В таком случае этот процесс аналогичен делу бывшей огромной энергетической компании ЮКОС, активы которой в 2004 году были разграблены "Газпромом" и другими предприятиями, связанными с Кремлем. Тогда как заключение бывшего председателя правления компании, Михаила Ходорковского на неопределенный срок в сибирской колонии привлекло широкое внимание СМИ, остальных ответчиков по делу ЮКОСа - а их 41 человек - замечают реже. Юрист Светлана Бахмина, одна из них, была арестована в 2004 году по обвинению в уклонении от уплаты налогов; почти шесть месяцев ей не разрешали разговаривать даже с двумя ее маленькими детьми. В 2006 году ее просьба отложить исполнение приговора до времени, пока младший ребенок не достигнет 14-летнего возраста, была отклонена; мало того, Бахмину немедленно перевели в колонию в нескольких сотнях миль к югу от Москвы, где она и отбывает свой срок - шесть с половиной лет заключения.
Есть также дело Василия Алексаняна, у которого вскоре после ареста в 2006 году выявили ВИЧ. Почти весь период его почти 700-дневного предварительного заключения российские власти отказывали Алексаняну в лечении; теперь его держат под стражей в медицинском учреждении, приковав наручниками к кровати.
Дрю Холинер, адвокат Алексаняна, говорит, что власти руководствуются стремлением вынудить его подзащитного "дать ложные показания против бывших коллег взамен на некую сделку". Возможно, их план не удастся, так как Алексанян, по некоторым сведениям, страдает лимфомой, вызванной СПИДом, и вскоре может умереть.
Дело ЮКОСа уступает по масштабу и жесткости советским чисткам, но имеет ряд характерных и печально известных черт; в особенности это усилия сфабриковать "заговор", предъявив обвинения широкому кругу лиц.
Советский почерк виден также в деле Ларисы Ивановны Арап. Входя в организацию Гарри Каспарова "Объединенный гражданский фронт", Арап вела общественную кампанию в защиту детей, которые подвергаются издевательствам в российских психиатрических больницах.

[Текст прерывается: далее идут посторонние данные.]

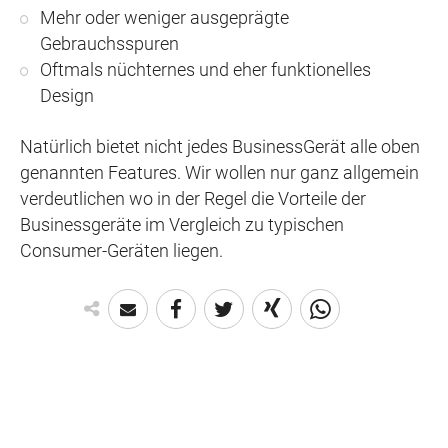
Mehr oder weniger ausgeprägte
Gebrauchsspuren
Oftmals nüchternes und eher funktionelles
Design
Natürlich bietet nicht jedes BusinessGerät alle oben
genannten Features. Wir wollen nur ganz allgemein
verdeutlichen wo in der Regel die Vorteile der
Businessgeräte im Vergleich zu typischen
Consumer-Geräten liegen.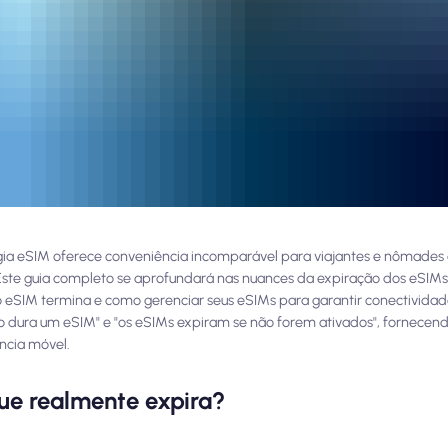
a eSIM oferece conveniência incomparável para viajantes e nômades di
ste guia completo se aprofundará nas nuances da expiração dos eSIMs
 eSIM termina e como gerenciar seus eSIMs para garantir conectividad
ura um eSIM" e "os eSIMs expiram se não forem ativados", fornecend
ncia móvel.
que realmente expira?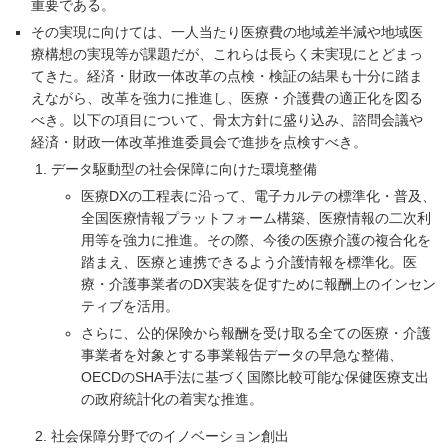
重要である。
その実現に向けては、一人当たり医療費の地域差半減や地域医
療構想の実現等が課題だが、これらは長らく未実現にとどまっ
てきた。経済・財政一体改革の点検・検証の結果も十分に踏ま
えながら、改革を強力に推進し、医療・介護費の適正化を図る
べき。以下の項目について、骨太方針に盛り込み、諮問会議や
経済・財政一体改革推進委員会で進捗を点検すべき。
データ駆動型の社会保障に向けた環境整備
医療DXの工程表に沿って、電子カルテの標準化・普及、
全国医療情報プラットフォーム構築、医療情報の二次利
用等を強力に推進。その際、今後の医療介護の複合化を
踏まえ、医療と連携できるよう介護情報を標準化。医
療・介護事業者のDX実装を促すために報酬上のインセン
ティブを活用。
さらに、公的保険から報酬を受け取る全ての医療・介護
事業者を対象とする事業報告データの早急な整備、
OECDのSHA手法に基づく国際比較可能な保健医療支出
の政府統計化の着実な推進。
社会保障分野でのイノベーション創出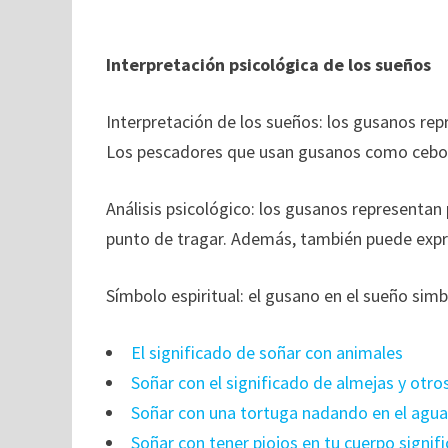
Interpretación psicológica de los sueños
Interpretación de los sueños: los gusanos rep
Los pescadores que usan gusanos como cebo s
Análisis psicológico: los gusanos representan
punto de tragar. Además, también puede exp
Símbolo espiritual: el gusano en el sueño simb
El significado de soñar con animales
Soñar con el significado de almejas y otro
Soñar con una tortuga nadando en el agua 
Soñar con tener piojos en tu cuerpo signifi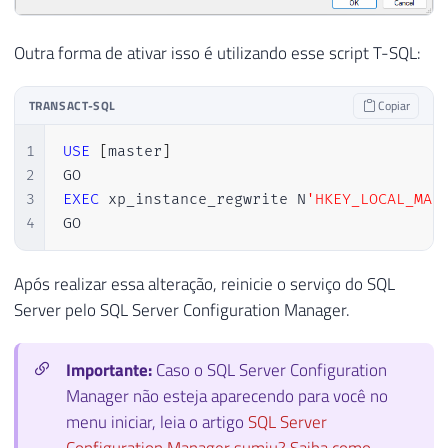
Outra forma de ativar isso é utilizando esse script T-SQL:
TRANSACT-SQL
Copiar
1
USE
[
master
]
2
3
EXEC
 xp_instance_regwrite N
'HKEY_LOCAL_MAC
4
GO
Após realizar essa alteração, reinicie o serviço do SQL
Server pelo SQL Server Configuration Manager.
Importante:
Caso o SQL Server Configuration
Manager não esteja aparecendo para você no
menu iniciar, leia o artigo
SQL Server
Configuration Manager sumiu? Saiba como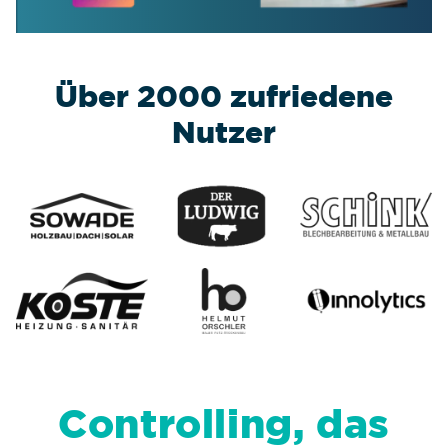
Über 2000 zufriedene
Nutzer
Controlling, das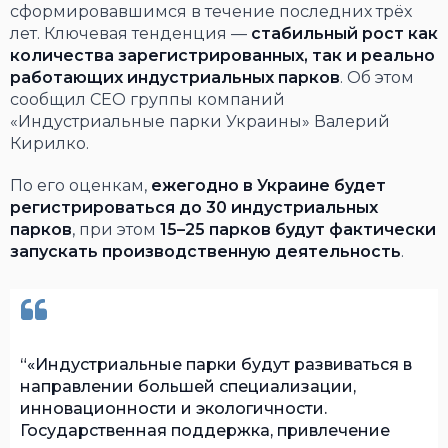
сформировавшимся в течение последних трёх
лет. Ключевая тенденция —
стабильный рост как
количества зарегистрированных, так и реально
работающих индустриальных парков
. Об этом
сообщил СЕО группы компаний
«Индустриальные парки Украины» Валерий
Кирилко.
По его оценкам,
ежегодно в Украине будет
регистрироваться до 30 индустриальных
парков
, при этом
15–25 парков будут фактически
запускать производственную деятельность
.
«Индустриальные парки будут развиваться в
направлении большей специализации,
инновационности и экологичности.
Государственная поддержка, привлечение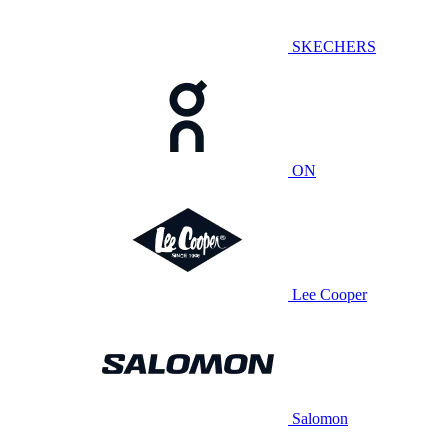
SKECHERS
ON
Lee Cooper
Salomon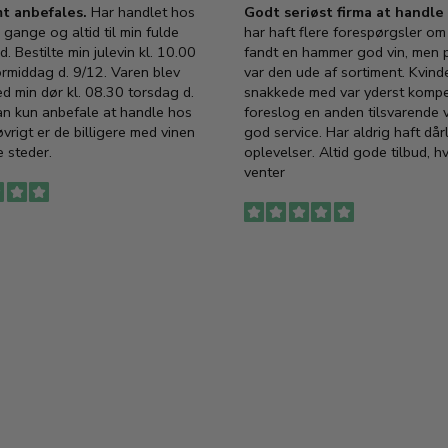
t anbefales.
Har handlet hos
Godt seriøst firma at handl
 gange og altid til min fulde
har haft flere forespørgsler om 
d. Bestilte min julevin kl. 10.00
fandt en hammer god vin, men p
ormiddag d. 9/12. Varen blev
var den ude af sortiment. Kvind
ed min dør kl. 08.30 torsdag d.
snakkede med var yderst komp
an kun anbefale at handle hos
foreslog en anden tilsvarende v
vrigt er de billigere med vinen
god service. Har aldrig haft dår
 steder.
oplevelser. Altid gode tilbud, h
venter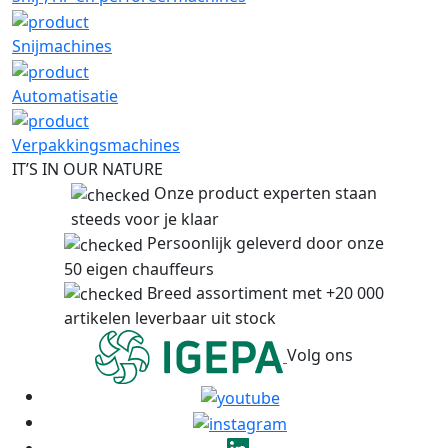
Snijmachines
Automatisatie
Verpakkingsmachines
IT’S IN OUR NATURE
Onze product experten staan
steeds voor je klaar
Persoonlijk geleverd door onze
50 eigen chauffeurs
Breed assortiment met +20 000
artikelen leverbaar uit stock
Volg ons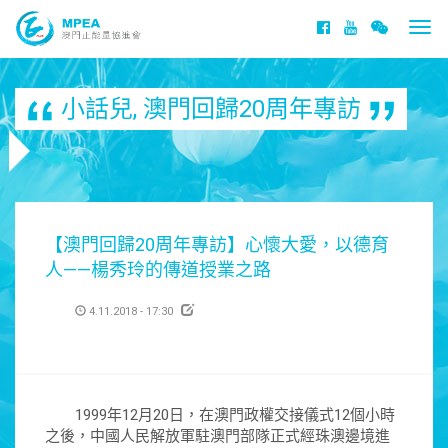
Togg
navi
小話兒
,
澳門回歸20周年專訪
【澳門回歸20周年專訪】心懷大愛，以德育
人——楊秀玲的傳道授業之路
4.11.2018 - 17:30
1999年12月20日，在澳門政權交接儀式12個小時
之後，中國人民解放軍駐澳門部隊正式經珠澳邊境進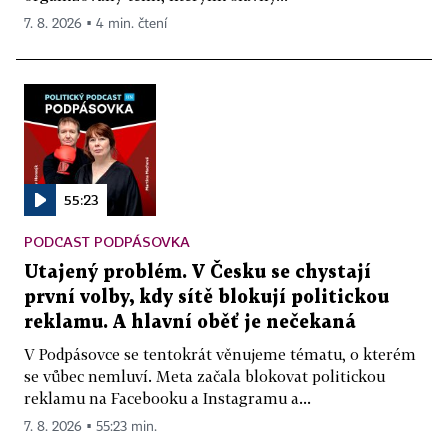
7. 8. 2026 ▪ 4 min. čtení
55:23
PODCAST PODPÁSOVKA
Utajený problém. V Česku se chystají
první volby, kdy sítě blokují politickou
reklamu. A hlavní oběť je nečekaná
V Podpásovce se tentokrát věnujeme tématu, o kterém
se vůbec nemluví. Meta začala blokovat politickou
reklamu na Facebooku a Instagramu a...
7. 8. 2026 ▪ 55:23 min.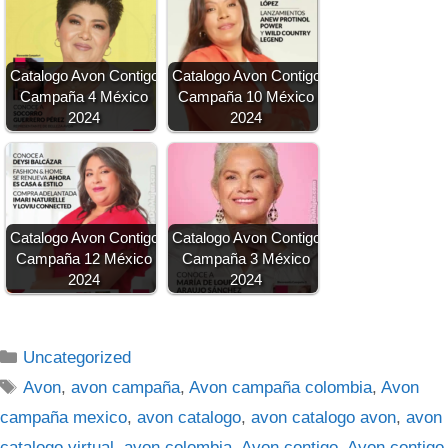
Catalogo Avon Contigo
Catalogo Avon Contigo
Campaña 4 México
Campaña 10 México
2024
2024
Catalogo Avon Contigo
Catalogo Avon Contigo
Campaña 12 México
Campaña 3 México
2024
2024
Categorías
Uncategorized
Etiquetas
Avon
,
avon campaña
,
Avon campaña colombia
,
Avon
campaña mexico
,
avon catalogo
,
avon catalogo avon
,
avon
catalogo virtual
,
avon colombia
,
Avon contigo
,
Avon contigo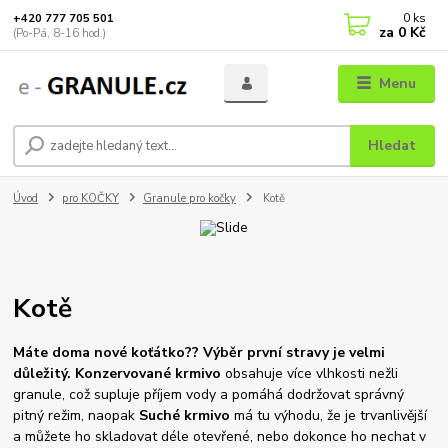
0
ks
+420 777 705 501
za
0 Kč
(Po-Pá, 8-16 hod.)
Menu
Hledat
Úvod
pro KOČKY
Granule pro kočky
Kotě
Kotě
Máte doma nové koťátko?? Výběr první stravy je velmi
důležitý.
Konzervované krmivo
obsahuje více vlhkosti nežli
granule, což supluje příjem vody a pomáhá dodržovat správný
pitný režim, naopak
Suché krmivo
má tu výhodu, že je trvanlivější
a můžete ho skladovat déle otevřené, nebo dokonce ho nechat v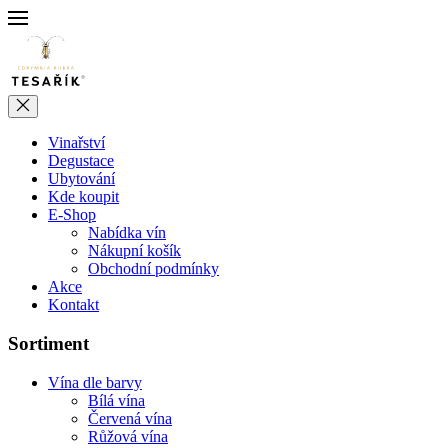
Vinařství
Degustace
Ubytování
Kde koupit
E-Shop
Nabídka vín
Nákupní košík
Obchodní podmínky
Akce
Kontakt
Sortiment
Vína dle barvy
Bílá vína
Červená vína
Růžová vína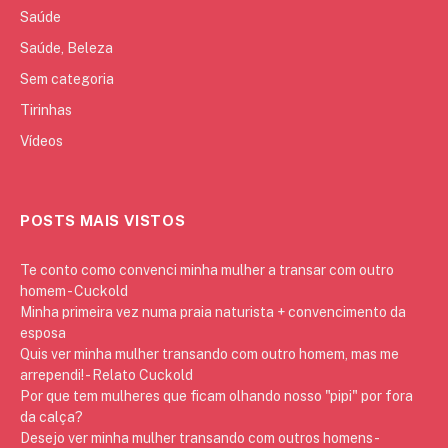
Saúde
Saúde, Beleza
Sem categoria
Tirinhas
Vídeos
POSTS MAIS VISTOS
Te conto como convenci minha mulher a transar com outro
homem - Cuckold
Minha primeira vez numa praia naturista + convencimento da
esposa
Quis ver minha mulher transando com outro homem, mas me
arrependi! - Relato Cuckold
Por que tem mulheres que ficam olhando nosso "pipi" por fora
da calça?
Desejo ver minha mulher transando com outros homens -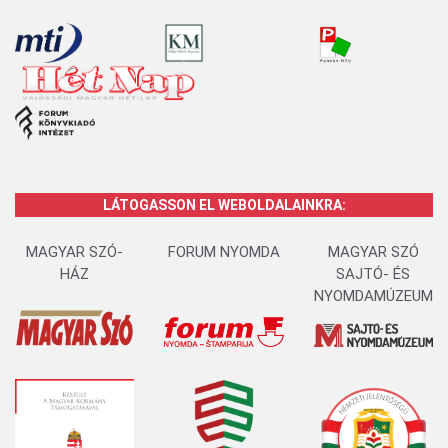
LÁTOGASSON EL WEBOLDALAINKRA:
MAGYAR SZÓ-
FORUM NYOMDA
MAGYAR SZÓ
HÁZ
SAJTÓ- ÉS
NYOMDAMÚZEUM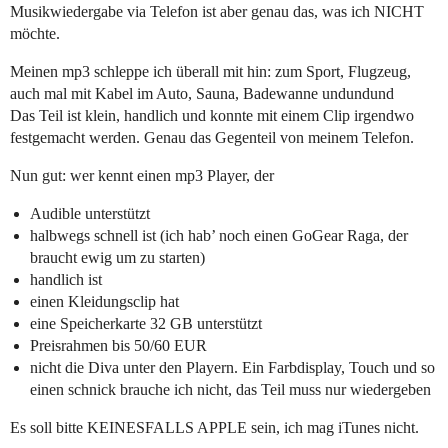
Musikwiedergabe via Telefon ist aber genau das, was ich NICHT
möchte.
Meinen mp3 schleppe ich überall mit hin: zum Sport, Flugzeug,
auch mal mit Kabel im Auto, Sauna, Badewanne undundund
Das Teil ist klein, handlich und konnte mit einem Clip irgendwo
festgemacht werden. Genau das Gegenteil von meinem Telefon.
Nun gut: wer kennt einen mp3 Player, der
Audible unterstützt
halbwegs schnell ist (ich hab’ noch einen GoGear Raga, der
braucht ewig um zu starten)
handlich ist
einen Kleidungsclip hat
eine Speicherkarte 32 GB unterstützt
Preisrahmen bis 50/60 EUR
nicht die Diva unter den Playern. Ein Farbdisplay, Touch und so
einen schnick brauche ich nicht, das Teil muss nur wiedergeben
Es soll bitte KEINESFALLS APPLE sein, ich mag iTunes nicht.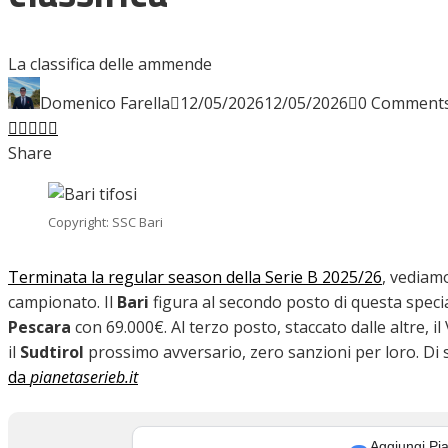
INTERVISTE
La classifica delle ammende
Domenico Farella
12/05/2026
12/05/2026
0 Comment
Facebook
Twitter
LinkedIn
Pinterest
Stumbleupon
Email
FOCUS
Share
CALCIOMERCATO
Copyright: SSC Bari
Terminata la regular season della Serie B 2025/26
, vediamo
campionato. Il
Bari
figura al secondo posto di questa special
SERIE B
Pescara
con 69.000€. Al terzo posto, staccato dalle altre, il
il
Sudtirol
prossimo avversario, zero sanzioni per loro. Di s
da
pianetaserieb.it
VIDEO
Aggiungi Pia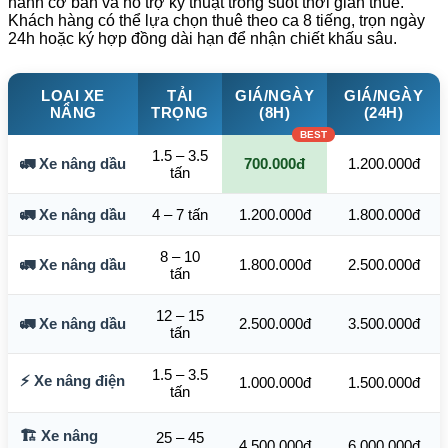
hành cơ bản và hỗ trợ kỹ thuật trong suốt thời gian thuê.
Khách hàng có thể lựa chọn thuê theo ca 8 tiếng, trọn ngày
24h hoặc ký hợp đồng dài hạn để nhận chiết khấu sâu.
LOẠI XE
TẢI
GIÁ/NGÀY
GIÁ/NGÀY
NÂNG
TRỌNG
(8H)
(24H)
1.5 – 3.5
🚛 Xe nâng dầu
700.000đ
1.200.000đ
tấn
🚛 Xe nâng dầu
4 – 7 tấn
1.200.000đ
1.800.000đ
8 – 10
🚛 Xe nâng dầu
1.800.000đ
2.500.000đ
tấn
12 – 15
🚛 Xe nâng dầu
2.500.000đ
3.500.000đ
tấn
1.5 – 3.5
⚡ Xe nâng điện
1.000.000đ
1.500.000đ
tấn
🏗️ Xe nâng
25 – 45
4.500.000đ
6.000.000đ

В июле прошлого года она была сама принудительно помещена в психиатрическую больницу из-за написанной ею критической статьи, "обколота психотропными препаратами", по словам ее мужа, и содержалась в лечебнице более месяца. Хотя после протестов общественности ее отпустили, местный районный суд постановил, что ее госпитализация была совершенно законной.
Как и в советские времена, всего лишь критика работы государственного учреждения теперь может сойти за достаточное доказательство нарушений психики. В своей авторитетной истории ГУЛАГа Энн Эпплбаум отмечает, что при Сталине человека могли запросто арестовать "ни за что", а при его преемниках аресты обычно производились "за что-то - если не за реальное правонарушение, то за литературную, религиозную или политическую оппозицию советскому строю".
Одной из многих примет, которые заставляют столь тревожиться из-за современных тенденций российской жизни, определенно является то обстоятельство, что грань между "чем-то" и "ничем" все более размывается.